Mehr Natur in der Nachbarschaft
Zwei Millionen Quadratmeter Grünflächen gibt es im Bestand der Gewobag. Um die Artenvielfalt auf diesen Flächen zu stärken, hat die Gewobag gemeinsam mit der Stiftung Naturschutz Berlin das Pilotprojekt „Städtisch Grün“ ins Leben gerufen: In der Paul-Hertz-Siedlung in Charlottenburg Nord werden zunächst ausgewählte Wiesenflächen weiterentwickelt und ökologisch aufgewertet. Das übergeordnete Ziel: Der langfristige Erhalt sämtlicher Funktionen der wohnungsnahen Grünanlagen für Mensch, Tier und Stadtklima.
Sie haben Fragen und Anregungen? Wir freuen uns über Ihr Interesse. Schreiben Sie uns an: Staedtischgruen@gewobag.de
Allgemeine Informationen zum Projekt
Ziel ist es, aus den Erkenntnissen des Pilotprojekts einen Handlungsleitfaden für die Pflege der Grünflächen zu entwickeln. Dieser dient der Verbesserung und langfristigen Erhaltung sämtlicher Funktionen der Grünflächen als Lebensraum für Mensch, Tier und Pflanzen und berücksichtigt dabei auch den Klimawandel.
Bei der Entwicklung von ökologischen und biodiversitätsfördernden Maßnahmen wird die Gewobag von der Stiftung Naturschutz Berlin beraten.
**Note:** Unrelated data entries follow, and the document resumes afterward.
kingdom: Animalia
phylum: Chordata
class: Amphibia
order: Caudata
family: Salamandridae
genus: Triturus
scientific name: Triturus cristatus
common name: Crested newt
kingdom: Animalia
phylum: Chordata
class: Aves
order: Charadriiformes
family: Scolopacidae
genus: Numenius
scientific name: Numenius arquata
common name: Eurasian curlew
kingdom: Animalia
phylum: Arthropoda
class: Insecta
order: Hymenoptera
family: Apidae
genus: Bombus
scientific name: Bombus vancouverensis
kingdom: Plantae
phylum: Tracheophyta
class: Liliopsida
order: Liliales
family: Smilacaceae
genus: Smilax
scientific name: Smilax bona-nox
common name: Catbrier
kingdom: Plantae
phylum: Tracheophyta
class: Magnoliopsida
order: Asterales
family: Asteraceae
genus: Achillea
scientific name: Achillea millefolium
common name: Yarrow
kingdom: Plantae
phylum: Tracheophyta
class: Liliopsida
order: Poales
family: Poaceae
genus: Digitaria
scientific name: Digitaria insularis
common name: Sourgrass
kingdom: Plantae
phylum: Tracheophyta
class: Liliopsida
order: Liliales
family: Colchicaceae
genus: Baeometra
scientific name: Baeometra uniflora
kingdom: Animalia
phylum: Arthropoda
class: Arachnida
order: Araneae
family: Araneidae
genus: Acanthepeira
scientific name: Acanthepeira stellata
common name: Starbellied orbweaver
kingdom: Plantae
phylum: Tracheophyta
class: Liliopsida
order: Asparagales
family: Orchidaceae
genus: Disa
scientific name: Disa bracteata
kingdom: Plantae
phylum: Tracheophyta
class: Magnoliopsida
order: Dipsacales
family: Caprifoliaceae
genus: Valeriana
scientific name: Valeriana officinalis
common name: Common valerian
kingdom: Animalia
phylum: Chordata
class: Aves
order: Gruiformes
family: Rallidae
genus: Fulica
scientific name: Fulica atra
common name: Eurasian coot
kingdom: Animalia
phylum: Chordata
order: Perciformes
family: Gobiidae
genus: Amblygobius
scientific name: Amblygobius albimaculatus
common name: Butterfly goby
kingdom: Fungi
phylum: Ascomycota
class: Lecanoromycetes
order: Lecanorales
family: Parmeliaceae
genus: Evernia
Mithilfe der Fachexpertise der landeseigenen Naturschutzstiftung werden optimierte Pflegekonzepte erarbeitet, um die biologische Vielfalt in den Quartieren zu fördern und die Pflege nachhaltig, im Sinne der Klimaanpassung zu gestalten.
In der Paul-Hertz-Siedlung werden im Rahmen des Pilotprojekts u.a. zu entwickelnde Wiesenflächen ausgewählt und als solche gekennzeichnet.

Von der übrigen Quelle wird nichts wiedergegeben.